All data collected is stored in the inhaler. This helps ensure that valuable data will never get lost. From there the signal goes to an app which is downloaded by a patient or caregiver. This also allows parents to review their child’s medication use and technique data.

“If a child is away on a school trip or at summer camp, parents can use the app to see if their children are using the inhaler as prescribed,” says Dethlefs. “They also have the option to share the data with a physician via data reports. The reports are a clean display of all the inhaler data that was collected since the inhaler was activated. It can be sent to any physician’s office with a simple click.”

With patient or caregiver approval, the physician can also access the data via a cloud-based system. Data moves from the app into the cloud and can then be accessed by physicians using a digital health platform accessible in the clinic. The physician will be able to see if the patient took the medicine twice a day, when they took it, and how forcefully they inhaled.

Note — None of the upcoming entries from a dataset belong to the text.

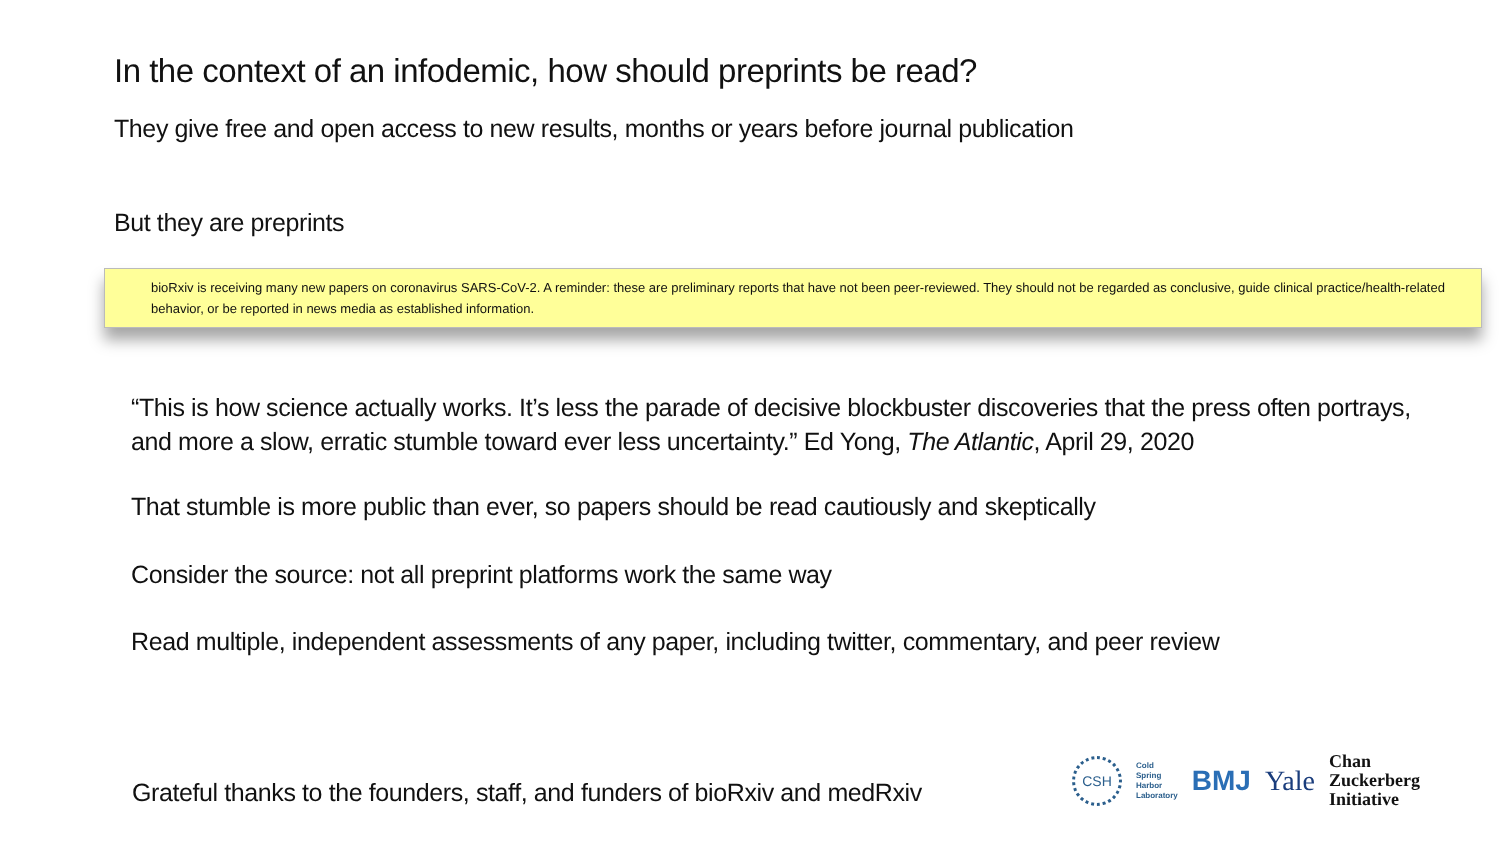In the context of an infodemic, how should preprints be read?
They give free and open access to new results, months or years before journal publication
But they are preprints
bioRxiv is receiving many new papers on coronavirus SARS-CoV-2. A reminder: these are preliminary reports that have not been peer-reviewed. They should not be regarded as conclusive, guide clinical practice/health-related behavior, or be reported in news media as established information.
“This is how science actually works. It’s less the parade of decisive blockbuster discoveries that the press often portrays, and more a slow, erratic stumble toward ever less uncertainty.” Ed Yong, The Atlantic, April 29, 2020
That stumble is more public than ever, so papers should be read cautiously and skeptically
Consider the source: not all preprint platforms work the same way
Read multiple, independent assessments of any paper, including twitter, commentary, and peer review
Grateful thanks to the founders, staff, and funders of bioRxiv and medRxiv
CSH
Cold
Spring
Harbor
Laboratory
BMJ Yale
Chan
Zuckerberg
Initiative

This data can help to inform patient-physician conversations about asthma management. 

“Most physicians are unable to see what patients are doing between visits,” states Dethlefs. “If a patient is not doing well, a physician might escalate the dose, not knowing that the patient’s inhaler technique is the real problem. This may give physicians the insights they need to help properly treat the patient.”

Benefits For Payers

Dethlefs believes the digital inhaler also provides value for payers. The data set Teva is compiling will allow the company to develop an algorithm which correlates the rescue inhaler medication to asthma attacks. He also points to literature published by Teva showing that about a week before an asthma attack, rescue inhaler usage increases, and lung function deteriorates.

“Our sensor technology measures inspiratory flow and volume, and also measures how often the inhaler is used,” says Dethlefs. “By seeing data on inhaler activity five or six days prior to an attack, we believe we may be able to predict the attack. As more patients use the inhaler, we will generate more data and our algorithms will improve.”

Teva believes the potential to prevent asthma attacks will support the health of patients and reduce ER visits. Patients who are not regularly using their maintenance medication can also be prodded with reminders to do so.

“This is one instance where we can show how digital health is providing real benefit to patients, physicians, and caregivers,” adds Dethlefs. “I think we are at the start of a great learning journey for us and for the whole asthma world.”

The Digihaler portfolio of products will be available to patients by prescription in late 2020.